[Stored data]
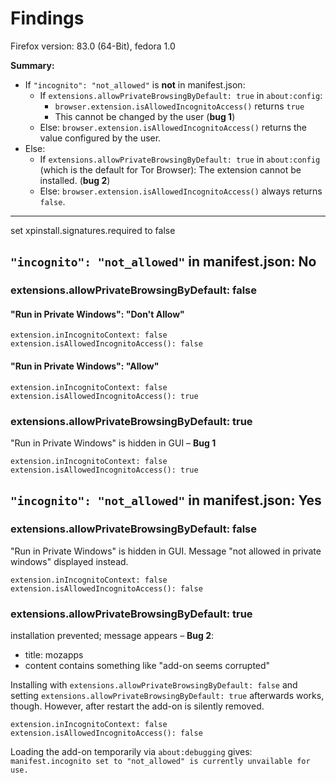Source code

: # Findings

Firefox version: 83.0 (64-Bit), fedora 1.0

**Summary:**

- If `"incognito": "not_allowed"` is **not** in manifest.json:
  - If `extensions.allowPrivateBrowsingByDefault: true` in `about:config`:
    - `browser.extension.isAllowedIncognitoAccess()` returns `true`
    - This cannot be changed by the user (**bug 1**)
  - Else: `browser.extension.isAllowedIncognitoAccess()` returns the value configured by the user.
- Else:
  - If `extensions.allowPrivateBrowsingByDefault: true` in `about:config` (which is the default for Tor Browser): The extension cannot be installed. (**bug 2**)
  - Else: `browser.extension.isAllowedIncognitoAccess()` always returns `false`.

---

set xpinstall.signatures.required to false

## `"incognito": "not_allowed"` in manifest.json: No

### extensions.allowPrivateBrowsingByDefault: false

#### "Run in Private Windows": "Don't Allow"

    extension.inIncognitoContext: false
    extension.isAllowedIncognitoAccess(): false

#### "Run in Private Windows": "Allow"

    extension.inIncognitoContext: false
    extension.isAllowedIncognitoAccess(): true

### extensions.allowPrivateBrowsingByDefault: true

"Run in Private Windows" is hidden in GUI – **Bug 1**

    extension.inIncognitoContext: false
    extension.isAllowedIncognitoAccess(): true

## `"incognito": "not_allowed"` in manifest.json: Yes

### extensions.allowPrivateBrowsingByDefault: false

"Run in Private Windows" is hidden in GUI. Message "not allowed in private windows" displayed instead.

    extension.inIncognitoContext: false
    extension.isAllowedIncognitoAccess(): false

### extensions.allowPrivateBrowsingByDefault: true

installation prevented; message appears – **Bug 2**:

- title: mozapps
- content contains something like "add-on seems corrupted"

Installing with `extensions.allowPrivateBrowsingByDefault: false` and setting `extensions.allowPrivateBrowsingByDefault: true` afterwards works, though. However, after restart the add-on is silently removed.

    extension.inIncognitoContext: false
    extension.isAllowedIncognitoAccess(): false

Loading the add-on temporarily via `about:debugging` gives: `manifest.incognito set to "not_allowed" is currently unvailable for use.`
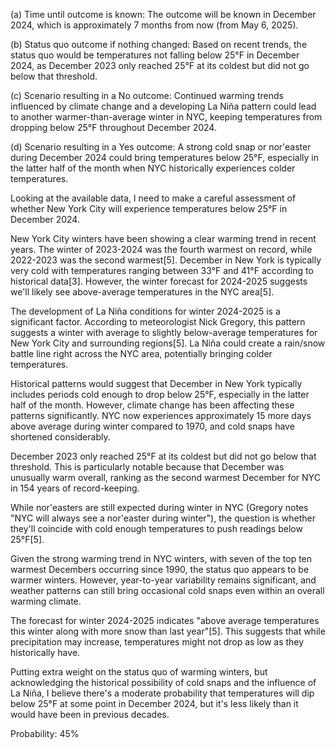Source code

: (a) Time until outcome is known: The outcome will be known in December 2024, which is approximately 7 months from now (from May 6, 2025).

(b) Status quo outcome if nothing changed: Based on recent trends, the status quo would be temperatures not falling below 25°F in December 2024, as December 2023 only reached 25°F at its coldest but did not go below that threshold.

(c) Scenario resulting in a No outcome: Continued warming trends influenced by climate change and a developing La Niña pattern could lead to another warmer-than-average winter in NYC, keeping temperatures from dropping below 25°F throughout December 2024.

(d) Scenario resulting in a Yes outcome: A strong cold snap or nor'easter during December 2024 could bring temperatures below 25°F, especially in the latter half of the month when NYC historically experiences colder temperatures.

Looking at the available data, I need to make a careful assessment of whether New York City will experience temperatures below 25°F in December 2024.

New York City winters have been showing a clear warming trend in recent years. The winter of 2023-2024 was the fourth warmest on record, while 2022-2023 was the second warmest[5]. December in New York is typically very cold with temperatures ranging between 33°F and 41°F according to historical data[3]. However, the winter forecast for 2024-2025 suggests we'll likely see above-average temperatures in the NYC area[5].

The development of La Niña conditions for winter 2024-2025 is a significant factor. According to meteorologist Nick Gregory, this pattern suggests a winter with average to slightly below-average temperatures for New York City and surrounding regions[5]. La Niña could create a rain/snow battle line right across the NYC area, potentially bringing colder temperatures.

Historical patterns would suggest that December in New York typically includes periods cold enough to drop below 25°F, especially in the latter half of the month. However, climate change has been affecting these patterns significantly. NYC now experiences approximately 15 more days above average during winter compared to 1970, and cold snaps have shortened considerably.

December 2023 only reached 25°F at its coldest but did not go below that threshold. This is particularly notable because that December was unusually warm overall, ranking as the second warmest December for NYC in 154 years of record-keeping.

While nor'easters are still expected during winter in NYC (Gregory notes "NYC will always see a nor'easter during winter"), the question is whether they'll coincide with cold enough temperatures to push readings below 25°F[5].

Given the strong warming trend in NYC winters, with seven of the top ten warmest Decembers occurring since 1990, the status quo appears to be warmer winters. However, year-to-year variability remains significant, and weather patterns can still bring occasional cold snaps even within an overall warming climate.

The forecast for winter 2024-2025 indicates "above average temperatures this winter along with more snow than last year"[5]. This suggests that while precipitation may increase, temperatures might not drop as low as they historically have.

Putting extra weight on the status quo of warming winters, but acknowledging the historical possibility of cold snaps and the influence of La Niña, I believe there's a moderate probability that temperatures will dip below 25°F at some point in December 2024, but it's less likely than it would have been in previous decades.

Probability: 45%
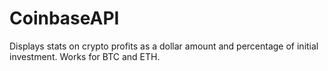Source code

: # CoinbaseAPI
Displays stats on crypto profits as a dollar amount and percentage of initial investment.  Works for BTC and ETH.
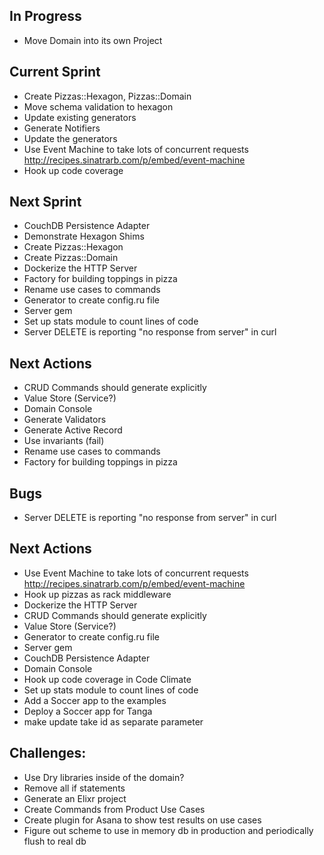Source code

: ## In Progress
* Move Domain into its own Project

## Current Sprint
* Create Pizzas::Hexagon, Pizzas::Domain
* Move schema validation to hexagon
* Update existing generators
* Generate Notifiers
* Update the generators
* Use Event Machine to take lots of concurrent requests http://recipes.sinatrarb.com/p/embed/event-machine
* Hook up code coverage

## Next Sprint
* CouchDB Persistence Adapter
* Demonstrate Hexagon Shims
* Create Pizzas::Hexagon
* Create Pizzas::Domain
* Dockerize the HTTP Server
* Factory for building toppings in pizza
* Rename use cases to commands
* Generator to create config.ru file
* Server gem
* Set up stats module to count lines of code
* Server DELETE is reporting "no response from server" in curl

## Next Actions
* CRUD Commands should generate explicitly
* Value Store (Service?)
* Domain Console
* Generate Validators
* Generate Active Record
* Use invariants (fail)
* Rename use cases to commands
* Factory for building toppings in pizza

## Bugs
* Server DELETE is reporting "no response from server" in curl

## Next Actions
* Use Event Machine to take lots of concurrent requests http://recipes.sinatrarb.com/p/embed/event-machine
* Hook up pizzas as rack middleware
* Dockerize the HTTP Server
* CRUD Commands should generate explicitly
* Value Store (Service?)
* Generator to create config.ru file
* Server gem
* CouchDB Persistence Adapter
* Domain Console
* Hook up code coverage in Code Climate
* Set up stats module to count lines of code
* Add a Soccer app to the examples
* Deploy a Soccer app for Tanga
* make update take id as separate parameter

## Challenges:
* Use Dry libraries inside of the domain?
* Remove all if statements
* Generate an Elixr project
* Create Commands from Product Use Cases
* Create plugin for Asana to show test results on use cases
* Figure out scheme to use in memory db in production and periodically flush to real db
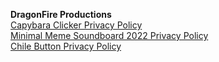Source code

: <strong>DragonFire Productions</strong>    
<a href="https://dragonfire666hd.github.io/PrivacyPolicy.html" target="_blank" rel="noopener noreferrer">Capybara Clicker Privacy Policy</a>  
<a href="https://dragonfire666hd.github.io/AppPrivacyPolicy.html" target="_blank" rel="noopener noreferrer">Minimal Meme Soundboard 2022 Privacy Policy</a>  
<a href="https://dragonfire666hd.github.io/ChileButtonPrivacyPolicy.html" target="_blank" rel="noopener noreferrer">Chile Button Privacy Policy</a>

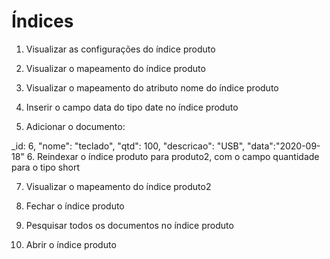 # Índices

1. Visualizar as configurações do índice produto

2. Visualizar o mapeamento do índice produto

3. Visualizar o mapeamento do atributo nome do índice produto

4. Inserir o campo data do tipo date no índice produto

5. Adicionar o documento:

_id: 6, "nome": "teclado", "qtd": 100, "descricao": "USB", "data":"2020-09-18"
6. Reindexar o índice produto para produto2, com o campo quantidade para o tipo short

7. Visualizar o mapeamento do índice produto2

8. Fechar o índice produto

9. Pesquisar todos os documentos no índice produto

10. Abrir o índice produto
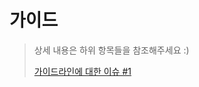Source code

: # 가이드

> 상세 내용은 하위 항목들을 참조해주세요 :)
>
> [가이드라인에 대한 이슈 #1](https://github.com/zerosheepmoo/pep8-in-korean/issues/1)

* [What the task asks]: List each line of the entries that holds the string "still".

* [Solution to the exercise]:
While nor'easters are still expected during winter in NYC (Gregory notes "NYC will always see a nor'easter during winter"), the question is whether they'll coincide with cold enough temperatures to push readings below 25°F[5].
Given the strong warming trend in NYC winters, with seven of the top ten warmest Decembers occurring since 1990, the status quo appears to be warmer winters. However, year-to-year variability remains significant, and weather patterns can still bring occasional cold snaps even within an overall warming climate.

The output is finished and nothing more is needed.